## BEGIN MATERIALS PROVIDED

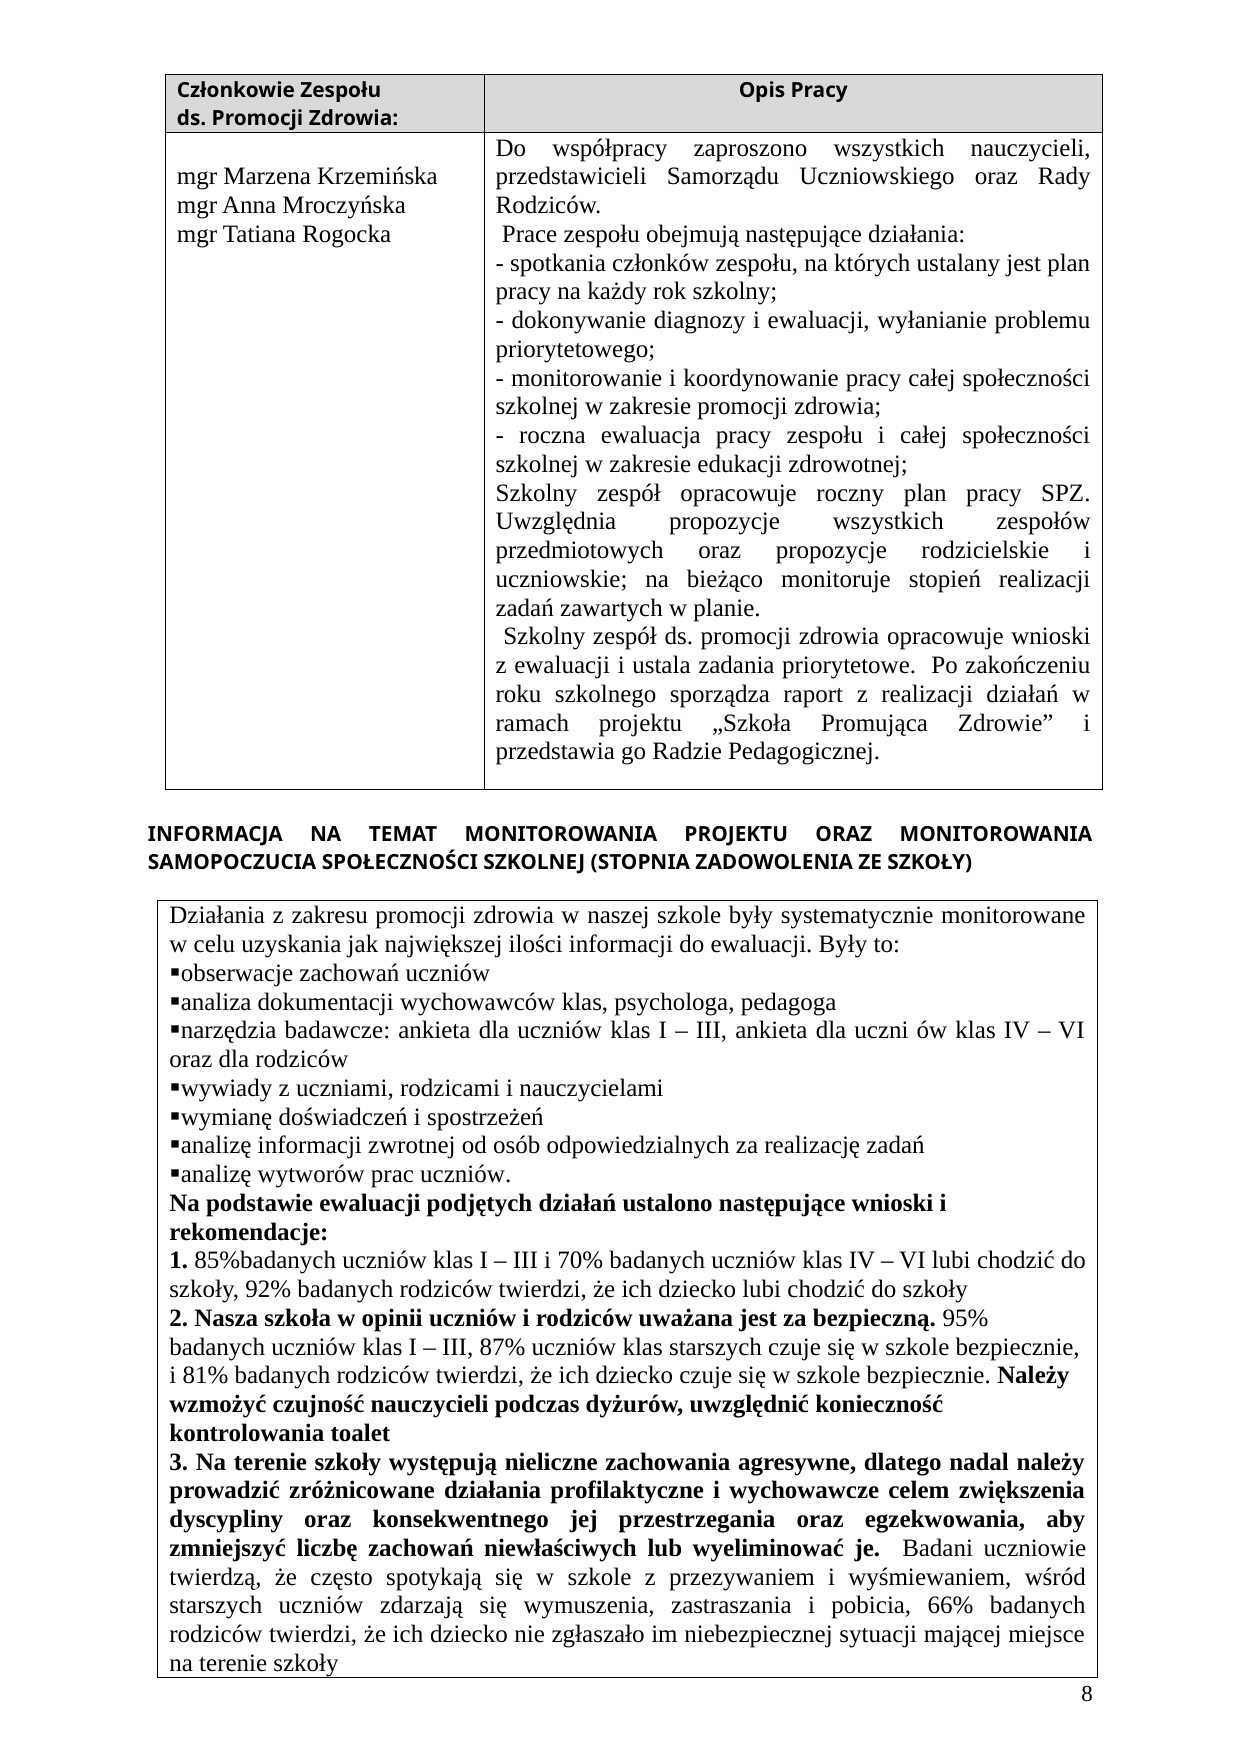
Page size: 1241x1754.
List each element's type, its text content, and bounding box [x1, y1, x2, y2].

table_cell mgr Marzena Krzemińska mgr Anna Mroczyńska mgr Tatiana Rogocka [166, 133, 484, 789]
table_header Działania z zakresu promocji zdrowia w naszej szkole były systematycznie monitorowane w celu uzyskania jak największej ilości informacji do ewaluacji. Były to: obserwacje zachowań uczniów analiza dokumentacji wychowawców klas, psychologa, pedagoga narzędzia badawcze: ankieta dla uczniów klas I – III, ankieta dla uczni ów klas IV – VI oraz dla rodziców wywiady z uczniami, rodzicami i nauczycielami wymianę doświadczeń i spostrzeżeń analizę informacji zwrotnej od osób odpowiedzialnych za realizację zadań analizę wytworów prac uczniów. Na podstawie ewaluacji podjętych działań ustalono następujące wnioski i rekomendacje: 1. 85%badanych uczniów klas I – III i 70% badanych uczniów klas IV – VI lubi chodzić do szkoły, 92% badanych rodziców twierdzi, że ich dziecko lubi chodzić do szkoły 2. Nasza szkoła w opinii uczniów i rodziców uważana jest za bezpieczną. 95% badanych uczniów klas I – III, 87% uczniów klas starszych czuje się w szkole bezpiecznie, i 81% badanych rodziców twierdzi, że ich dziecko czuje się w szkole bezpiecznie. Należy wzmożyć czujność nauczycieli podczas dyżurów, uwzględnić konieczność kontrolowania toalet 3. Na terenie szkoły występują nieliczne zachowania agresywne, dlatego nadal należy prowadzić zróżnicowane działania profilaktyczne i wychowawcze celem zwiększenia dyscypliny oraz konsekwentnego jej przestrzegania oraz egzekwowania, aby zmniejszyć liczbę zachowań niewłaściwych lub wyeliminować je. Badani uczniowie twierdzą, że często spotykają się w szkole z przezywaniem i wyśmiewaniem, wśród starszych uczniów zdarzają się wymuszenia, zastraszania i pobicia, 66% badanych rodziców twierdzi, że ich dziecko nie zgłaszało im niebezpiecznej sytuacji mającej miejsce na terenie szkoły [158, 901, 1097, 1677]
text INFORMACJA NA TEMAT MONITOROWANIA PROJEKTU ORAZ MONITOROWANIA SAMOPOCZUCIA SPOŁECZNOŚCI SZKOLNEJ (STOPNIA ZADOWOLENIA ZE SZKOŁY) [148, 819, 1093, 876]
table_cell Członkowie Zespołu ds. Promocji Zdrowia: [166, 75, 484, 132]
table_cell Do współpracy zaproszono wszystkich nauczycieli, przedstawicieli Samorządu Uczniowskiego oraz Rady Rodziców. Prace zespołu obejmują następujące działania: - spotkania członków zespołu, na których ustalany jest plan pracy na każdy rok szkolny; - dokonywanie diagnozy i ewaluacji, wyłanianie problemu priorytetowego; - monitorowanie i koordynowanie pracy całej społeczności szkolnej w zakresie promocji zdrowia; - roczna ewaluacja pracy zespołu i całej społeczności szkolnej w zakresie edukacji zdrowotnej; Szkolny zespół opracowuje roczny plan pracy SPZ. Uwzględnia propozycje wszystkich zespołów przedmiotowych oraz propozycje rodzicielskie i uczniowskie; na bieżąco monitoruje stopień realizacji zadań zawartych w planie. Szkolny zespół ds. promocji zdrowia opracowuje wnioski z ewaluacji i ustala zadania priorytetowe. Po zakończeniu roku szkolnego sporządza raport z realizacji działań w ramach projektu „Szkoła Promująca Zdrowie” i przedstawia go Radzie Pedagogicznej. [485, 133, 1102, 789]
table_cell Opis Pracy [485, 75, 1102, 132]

## END MATERIALS PROVIDED

EXERCISE BRIEF => Please repeat the entries from their start through the line containing "List each element's", including that line, and leave the pictures out.

WRITTEN RESPONSE =>
Page size: 1241x1754.
List each element's type, its text content, and bounding box [x1, y1, x2, y2].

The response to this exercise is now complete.